Diagram of a pressure bomb

The pressure bomb technique was developed by Scholander et al., reviewed by Tyree and Hammel in their 1972 publication, in order to test water movement through plants. The instrument is used to measure turgor pressure by placing a leaf (with stem attached) into a closed chamber where pressurized gas is added in increments. Measurements are taken when xylem sap appears out of the cut surface and at the point which it doesn't accumulate or retreat back into the cut surface.

==== Atomic force microscope ====
Atomic force microscopes use a type of scanning probe microscopy (SPM). Small probes are introduced to the area of interest, and a spring within the probe measures values via displacement. This method can be used to measure turgor pressure of organisms. When using this method, supplemental information such as continuum mechanic equations, single force depth curves and cell geometries can be used to quantify turgor pressures within a given area (usually a cell).

==== Pressure probe ====
This machine was originally used to measure individual algal cells, but can now be used on larger-celled specimens. It is usually used on higher plant tissues but was not used to measure turgor pressure until Hüsken and Zimmerman improved the method. Pressure probes measure turgor pressure via displacement. A glass micro-capillary tube is inserted into the cell and whatever the cell exudes into the tube is observed through a microscope. An attached device then measures how much pressure is required to push the emission back into the cell.

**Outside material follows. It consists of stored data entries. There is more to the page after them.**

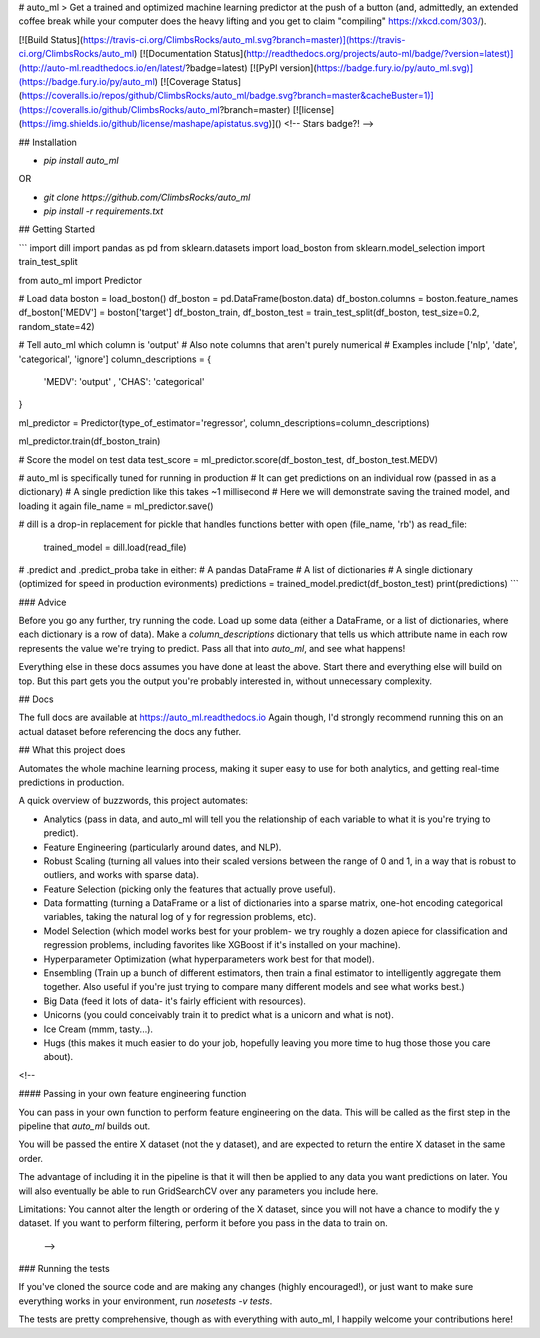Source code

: # auto_ml
> Get a trained and optimized machine learning predictor at the push of a button (and, admittedly, an extended coffee break while your computer does the heavy lifting and you get to claim "compiling" https://xkcd.com/303/).

[![Build Status](https://travis-ci.org/ClimbsRocks/auto_ml.svg?branch=master)](https://travis-ci.org/ClimbsRocks/auto_ml)
[![Documentation Status](http://readthedocs.org/projects/auto-ml/badge/?version=latest)](http://auto-ml.readthedocs.io/en/latest/?badge=latest)
[![PyPI version](https://badge.fury.io/py/auto_ml.svg)](https://badge.fury.io/py/auto_ml)
[![Coverage Status](https://coveralls.io/repos/github/ClimbsRocks/auto_ml/badge.svg?branch=master&cacheBuster=1)](https://coveralls.io/github/ClimbsRocks/auto_ml?branch=master)
[![license](https://img.shields.io/github/license/mashape/apistatus.svg)]()
<!-- Stars badge?! -->

## Installation

- `pip install auto_ml`

OR

- `git clone https://github.com/ClimbsRocks/auto_ml`
- `pip install -r requirements.txt`


## Getting Started

```
import dill
import pandas as pd
from sklearn.datasets import load_boston
from sklearn.model_selection import train_test_split

from auto_ml import Predictor

# Load data
boston = load_boston()
df_boston = pd.DataFrame(boston.data)
df_boston.columns = boston.feature_names
df_boston['MEDV'] = boston['target']
df_boston_train, df_boston_test = train_test_split(df_boston, test_size=0.2, random_state=42)

# Tell auto_ml which column is 'output'
# Also note columns that aren't purely numerical
# Examples include ['nlp', 'date', 'categorical', 'ignore']
column_descriptions = {
  'MEDV': 'output'
  , 'CHAS': 'categorical'
}

ml_predictor = Predictor(type_of_estimator='regressor', column_descriptions=column_descriptions)

ml_predictor.train(df_boston_train)

# Score the model on test data
test_score = ml_predictor.score(df_boston_test, df_boston_test.MEDV)

# auto_ml is specifically tuned for running in production
# It can get predictions on an individual row (passed in as a dictionary)
# A single prediction like this takes ~1 millisecond
# Here we will demonstrate saving the trained model, and loading it again
file_name = ml_predictor.save()

# dill is a drop-in replacement for pickle that handles functions better
with open (file_name, 'rb') as read_file:
    trained_model = dill.load(read_file)

# .predict and .predict_proba take in either:
# A pandas DataFrame
# A list of dictionaries
# A single dictionary (optimized for speed in production evironments)
predictions = trained_model.predict(df_boston_test)
print(predictions)
```


### Advice

Before you go any further, try running the code. Load up some data (either a DataFrame, or a list of dictionaries, where each dictionary is a row of data). Make a `column_descriptions` dictionary that tells us which attribute name in each row represents the value we're trying to predict. Pass all that into `auto_ml`, and see what happens!

Everything else in these docs assumes you have done at least the above. Start there and everything else will build on top. But this part gets you the output you're probably interested in, without unnecessary complexity.


## Docs

The full docs are available at https://auto_ml.readthedocs.io
Again though, I'd strongly recommend running this on an actual dataset before referencing the docs any futher.


## What this project does

Automates the whole machine learning process, making it super easy to use for both analytics, and getting real-time predictions in production.

A quick overview of buzzwords, this project automates:

- Analytics (pass in data, and auto_ml will tell you the relationship of each variable to what it is you're trying to predict).
- Feature Engineering (particularly around dates, and NLP).
- Robust Scaling (turning all values into their scaled versions between the range of 0 and 1, in a way that is robust to outliers, and works with sparse data).
- Feature Selection (picking only the features that actually prove useful).
- Data formatting (turning a DataFrame or a list of dictionaries into a sparse matrix, one-hot encoding categorical variables, taking the natural log of y for regression problems, etc).
- Model Selection (which model works best for your problem- we try roughly a dozen apiece for classification and regression problems, including favorites like XGBoost if it's installed on your machine).
- Hyperparameter Optimization (what hyperparameters work best for that model).
- Ensembling (Train up a bunch of different estimators, then train a final estimator to intelligently aggregate them together. Also useful if you're just trying to compare many different models and see what works best.)
- Big Data (feed it lots of data- it's fairly efficient with resources).
- Unicorns (you could conceivably train it to predict what is a unicorn and what is not).
- Ice Cream (mmm, tasty...).
- Hugs (this makes it much easier to do your job, hopefully leaving you more time to hug those those you care about).


<!--

#### Passing in your own feature engineering function

You can pass in your own function to perform feature engineering on the data. This will be called as the first step in the pipeline that `auto_ml` builds out.

You will be passed the entire X dataset (not the y dataset), and are expected to return the entire X dataset in the same order.

The advantage of including it in the pipeline is that it will then be applied to any data you want predictions on later. You will also eventually be able to run GridSearchCV over any parameters you include here.

Limitations:
You cannot alter the length or ordering of the X dataset, since you will not have a chance to modify the y dataset. If you want to perform filtering, perform it before you pass in the data to train on.

 -->


### Running the tests

If you've cloned the source code and are making any changes (highly encouraged!), or just want to make sure everything works in your environment, run
`nosetests -v tests`.

The tests are pretty comprehensive, though as with everything with auto_ml, I happily welcome your contributions here!


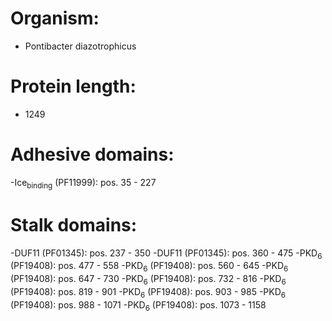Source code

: * Organism:
- Pontibacter diazotrophicus
* Protein length:
- 1249
* Adhesive domains:
-Ice_binding (PF11999): pos. 35 - 227
* Stalk domains:
-DUF11 (PF01345): pos. 237 - 350
-DUF11 (PF01345): pos. 360 - 475
-PKD_6 (PF19408): pos. 477 - 558
-PKD_6 (PF19408): pos. 560 - 645
-PKD_6 (PF19408): pos. 647 - 730
-PKD_6 (PF19408): pos. 732 - 816
-PKD_6 (PF19408): pos. 819 - 901
-PKD_6 (PF19408): pos. 903 - 985
-PKD_6 (PF19408): pos. 988 - 1071
-PKD_6 (PF19408): pos. 1073 - 1158

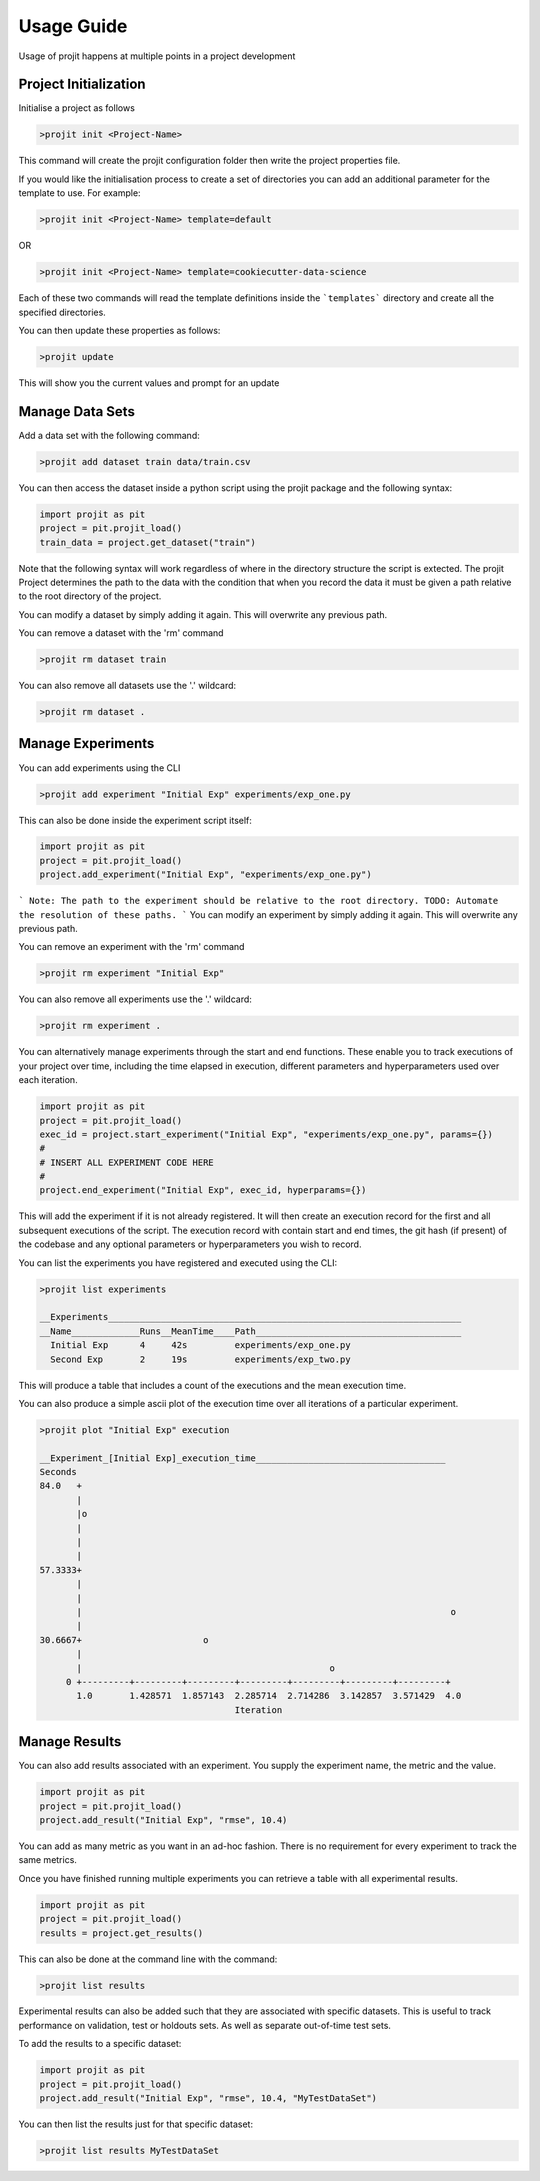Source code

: Usage Guide
===========

Usage of projit happens at multiple points in a project development

Project Initialization
^^^^^^^^^^^^^^^^^^^^^^

Initialise a project as follows

.. code-block:: bash

    >projit init <Project-Name>

This command will create the projit configuration folder then write the project properties file.

If you would like the initialisation process to create a set of directories you can add an 
additional parameter for the template to use.
For example:

.. code-block:: bash

    >projit init <Project-Name> template=default

OR

.. code-block:: bash

    >projit init <Project-Name> template=cookiecutter-data-science

Each of these two commands will read the template definitions inside the
```templates``` directory and create all the specified directories.

You can then update these properties as follows:

.. code-block:: bash

    >projit update

This will show you the current values and prompt for an update


Manage Data Sets
^^^^^^^^^^^^^^^^^^^^

Add a data set with the following command:

.. code-block:: bash

    >projit add dataset train data/train.csv

You can then access the dataset inside a python script using the projit
package and the following syntax:

.. code-block:: python 

    import projit as pit
    project = pit.projit_load()
    train_data = project.get_dataset("train")

Note that the following syntax will work regardless of where in the directory structure the
script is extected. The projit Project determines the path to the data with the condition that
when you record the data it must be given a path relative to the root directory of the project.

You can modify a dataset by simply adding it again. This will overwrite any previous path.

You can remove a dataset with the 'rm' command

.. code-block:: bash

    >projit rm dataset train

You can also remove all datasets use the '.' wildcard:


.. code-block:: bash

    >projit rm dataset .


Manage Experiments
^^^^^^^^^^^^^^^^^^^^^

You can add experiments using the CLI

.. code-block:: bash

    >projit add experiment "Initial Exp" experiments/exp_one.py

This can also be done inside the experiment script itself:

.. code-block:: python

    import projit as pit
    project = pit.projit_load()
    project.add_experiment("Initial Exp", "experiments/exp_one.py")

```
Note: The path to the experiment should be relative to the root directory.
TODO: Automate the resolution of these paths.
```
You can modify an experiment by simply adding it again. This will overwrite any previous path.

You can remove an experiment with the 'rm' command

.. code-block:: bash

    >projit rm experiment "Initial Exp"

You can also remove all experiments use the '.' wildcard:

.. code-block:: bash

    >projit rm experiment .


You can alternatively manage experiments through the start and end functions.
These enable you to track executions of your project over time, including
the time elapsed in execution, different parameters and hyperparameters used
over each iteration.

.. code-block:: python

    import projit as pit
    project = pit.projit_load()
    exec_id = project.start_experiment("Initial Exp", "experiments/exp_one.py", params={})
    #
    # INSERT ALL EXPERIMENT CODE HERE
    #
    project.end_experiment("Initial Exp", exec_id, hyperparams={})

This will add the experiment if it is not already registered.
It will then create an execution record for the first and all subsequent executions of the script.
The execution record with contain start and end times, the git hash (if present) of the codebase
and any optional parameters or hyperparameters you wish to record.


You can list the experiments you have registered and executed using the CLI:

.. code-block:: bash

    >projit list experiments

    __Experiments___________________________________________________________________
    __Name_____________Runs__MeanTime____Path_______________________________________
      Initial Exp      4     42s         experiments/exp_one.py
      Second Exp       2     19s         experiments/exp_two.py


This will produce a table that includes a count of the executions and the mean execution time.

You can also produce a simple ascii plot of the execution time over all iterations of a particular experiment.

.. code-block:: bash

    >projit plot "Initial Exp" execution

    __Experiment_[Initial Exp]_execution_time____________________________________
    Seconds
    84.0   +
           |                                                                       
           |o                                                                      
           |                                                                       
           |                                                                       
           |                                                                       
    57.3333+                                                                       
           |                                                                       
           |                                                                       
           |                                                                      o
           |                                                                       
    30.6667+                       o                                               
           |                                                                       
           |                                               o                       
         0 +---------+---------+---------+---------+---------+---------+---------+
           1.0       1.428571  1.857143  2.285714  2.714286  3.142857  3.571429  4.0       
                                         Iteration                               




Manage Results
^^^^^^^^^^^^^^^^^^^^^

You can also add results associated with an experiment. 
You supply the experiment name, the metric and the value.

.. code-block:: python

    import projit as pit
    project = pit.projit_load()
    project.add_result("Initial Exp", "rmse", 10.4)

You can add as many metric as you want in an ad-hoc fashion.
There is no requirement for every experiment to track the same metrics.

Once you have finished running multiple experiments you can retrieve
a table with all experimental results.

.. code-block:: python

    import projit as pit
    project = pit.projit_load()
    results = project.get_results()


This can also be done at the command line with the command:

.. code-block:: bash

    >projit list results


Experimental results can also be added such that they are associated with specific
datasets. This is useful to track performance on validation, test or holdouts sets.
As well as separate out-of-time test sets.

To add the results to a specific dataset:

.. code-block:: python

    import projit as pit
    project = pit.projit_load()
    project.add_result("Initial Exp", "rmse", 10.4, "MyTestDataSet")

You can then list the results just for that specific dataset:

.. code-block:: bash

    >projit list results MyTestDataSet










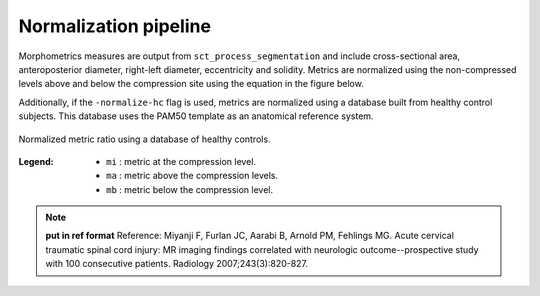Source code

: .. _normalization-pipeline:

Normalization pipeline
######################

Morphometrics measures are output from ``sct_process_segmentation`` and include cross-sectional area, anteroposterior diameter, right-left diameter, eccentricity and solidity.
Metrics are normalized using the non-compressed levels above and below the compression site
using the equation in the figure below. 

Additionally, if the ``-normalize-hc`` flag is used, metrics are normalized using a database
built from healthy control subjects. This database uses the PAM50 template as an anatomical
reference system.

.. figure:: https://raw.githubusercontent.com/spinalcordtoolbox/doc-figures/sb/4158-add-tutorial-sct-compute-compression/spinalcord-compresssion-norm/normalized_metrics_hc_figure.png
   :align: center

   Normalized metric ratio using a database of healthy controls.


:Legend:
   - ``mi`` : metric at the compression level.
   - ``ma`` : metric above the compression levels.
   - ``mb`` : metric below the compression level.


.. note::
   **put in ref format**
   Reference: Miyanji F, Furlan JC, Aarabi B, Arnold PM, Fehlings MG. Acute cervical traumatic
   spinal cord injury: MR imaging findings correlated with neurologic outcome--prospective
   study with 100 consecutive patients. Radiology 2007;243(3):820-827.
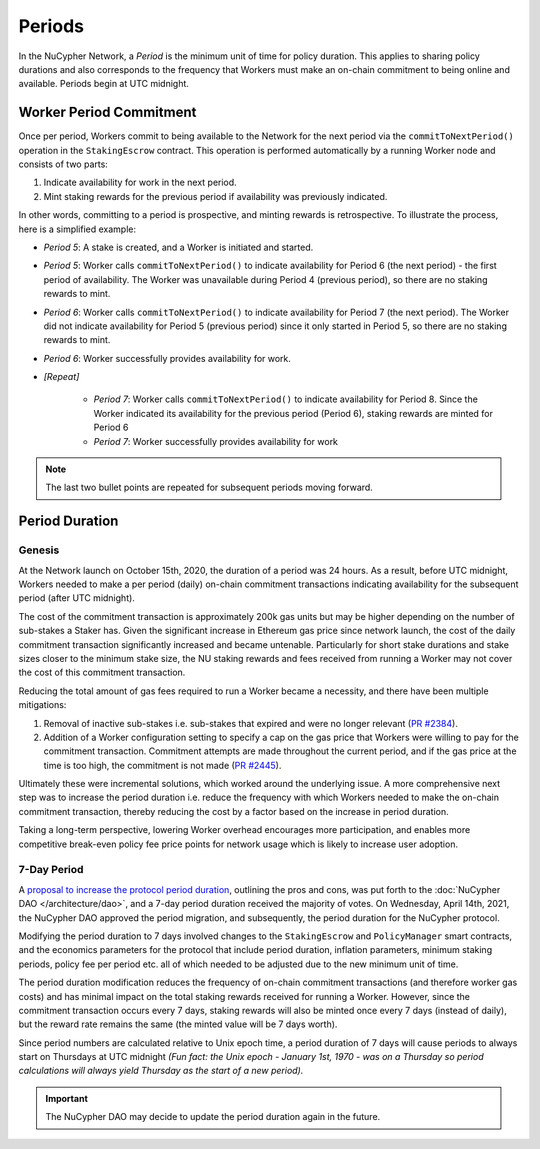 Periods
=======

In the NuCypher Network, a *Period* is the minimum unit of time for policy duration. This applies to sharing policy durations
and also corresponds to the frequency that Workers must make an on-chain commitment to being online and available.
Periods begin at UTC midnight.


Worker Period Commitment
------------------------
Once per period, Workers commit to being available to the Network for the next period via the ``commitToNextPeriod()``
operation in the ``StakingEscrow`` contract. This operation is performed automatically by a running Worker node and
consists of two parts:

#. Indicate availability for work in the next period.
#. Mint staking rewards for the previous period if availability was previously indicated.

In other words, committing to a period is prospective, and minting rewards is retrospective. To illustrate the process,
here is a simplified example:

.. image:: ../.static/img/period_commitment.png
    :target: ../.static/img/period_commitment.png

* *Period 5*: A stake is created, and a Worker is initiated and started.
* *Period 5*: Worker calls ``commitToNextPeriod()`` to indicate availability for Period 6 (the next period) - the
  first period of availability. The Worker was unavailable during Period 4 (previous period), so there are no staking
  rewards to mint.
* *Period 6*: Worker calls ``commitToNextPeriod()`` to indicate availability for Period 7 (the next period). The Worker
  did not indicate availability for Period 5 (previous period) since it only started in Period 5, so there are no
  staking rewards to mint.
* *Period 6*: Worker successfully provides availability for work.
* *[Repeat]*

    * *Period 7*: Worker calls ``commitToNextPeriod()`` to indicate availability for Period 8. Since the Worker
      indicated its availability for the previous period (Period 6), staking rewards are minted for Period 6
    * *Period 7*: Worker successfully provides availability for work

.. note::

    The last two bullet points are repeated for subsequent periods moving forward.


Period Duration
---------------

Genesis
+++++++

At the Network launch on October 15th, 2020, the duration of a period was 24 hours. As a result, before UTC midnight,
Workers needed to make a per period (daily) on-chain commitment transactions indicating availability for the subsequent
period (after UTC midnight).

The cost of the commitment transaction is approximately 200k gas units but may be higher depending on the number of
sub-stakes a Staker has. Given the significant increase in Ethereum gas price since network launch, the cost of the daily
commitment transaction significantly increased and became untenable. Particularly for short stake durations and stake
sizes closer to the minimum stake size, the NU staking rewards and fees received from running a Worker may not cover
the cost of this commitment transaction.

Reducing the total amount of gas fees required to run a Worker became a necessity, and there have been multiple
mitigations:

#. Removal of inactive sub-stakes i.e. sub-stakes that expired and were no longer relevant (`PR #2384 <https://github.com/nucypher/nucypher/issues/2384>`_).
#. Addition of a Worker configuration setting to specify a cap on the gas price that Workers were willing to pay for the
   commitment transaction. Commitment attempts are made throughout the current period, and if the gas price at the time
   is too high, the commitment is not made (`PR #2445 <https://github.com/nucypher/nucypher/issues/2445>`_).

Ultimately these were incremental solutions, which worked around the underlying issue. A more comprehensive next step
was to increase the period duration i.e. reduce the frequency with which Workers needed to make the on-chain commitment
transaction, thereby reducing the cost by a factor based on the increase in period duration.

Taking a long-term perspective, lowering Worker overhead encourages more participation, and enables more
competitive break-even policy fee price points for network usage which is likely to increase user adoption.


7-Day Period
++++++++++++

A `proposal to increase the protocol period duration <https://dao.nucypher.com/t/1-improve-staker-p-l-by-increasing-period-duration/110>`_,
outlining the pros and cons, was put forth to the :doc:`NuCypher DAO </architecture/dao>`, and a 7-day period duration
received the majority of votes. On Wednesday, April 14th, 2021, the NuCypher DAO approved the period migration, and subsequently,
the period duration for the NuCypher protocol.

Modifying the period duration to 7 days involved changes to the ``StakingEscrow`` and ``PolicyManager`` smart
contracts, and the economics parameters for the protocol that include period duration, inflation parameters,
minimum staking periods, policy fee per period etc. all of which needed to be adjusted due to the
new minimum unit of time.

The period duration modification reduces the frequency of on-chain
commitment transactions (and therefore worker gas costs) and has minimal impact on the total staking rewards
received for running a Worker.  However, since the commitment transaction occurs every 7 days, staking rewards
will also be minted once every 7 days (instead of daily), but the reward rate remains the same
(the minted value will be 7 days worth).

Since period numbers are calculated relative to Unix epoch time, a period duration of 7 days will cause periods
to always start on Thursdays at UTC midnight *(Fun fact: the Unix epoch - January 1st, 1970 - was on a
Thursday so period calculations will always yield Thursday as the start of a new period).*


.. important::

    The NuCypher DAO may decide to update the period duration again in the future.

===== Micro-manipulation probe =====
These are used to accurately quantify measurements of smaller cells. In an experiment by Weber, Smith and colleagues, single tomato cells were compressed between a micro-manipulation probe and glass to allow the pressure probe's micro-capillary to find the cell's turgor pressure.

== Theoretical speculations ==

=== Negative turgor pressure ===
It has been observed that the value of Ψ_{w} decreases as the cell becomes more dehydrated, but scientists have speculated whether this value will continue to decrease but never fall to zero, or if the value can be less than zero. There have been studies which show that negative cell pressures can exist in xerophytic plants, but a paper by M. T. Tyree explores whether this is possible, or a conclusion based on misinterpreted data. He concludes that claims of negative turgor pressure values were incorrect and resulted from mis-categorization of "bound" and "free" water in a cell. By analyzing the isotherms of apoplastic and symplastic water, he shows that negative turgor pressures cannot be present within arid plants due to net water loss of the specimen during droughts. Despite this analysis and interpretation of data, negative turgor pressure values are still used within the scientific community.

=== Tip growth in higher plants ===
A hypothesis presented by M. Harold and colleagues suggests that tip growth in higher plants is amoebic in nature, and is not caused by turgor pressure as is widely believed, meaning that extension is caused by the actin cytoskeleton in these plant cells. Regulation of cell growth is implied to be caused by cytoplasmic micro-tubules which control the orientation of cellulose fibrils, which are deposited into the adjacent cell wall and results in growth. In plants, the cells are surrounded by cell walls and filamentous proteins which retain and adjust the plant cell's growth and shape. It is concluded that lower plants grow through apical growth, which differs since the cell wall only expands on one end of the cell.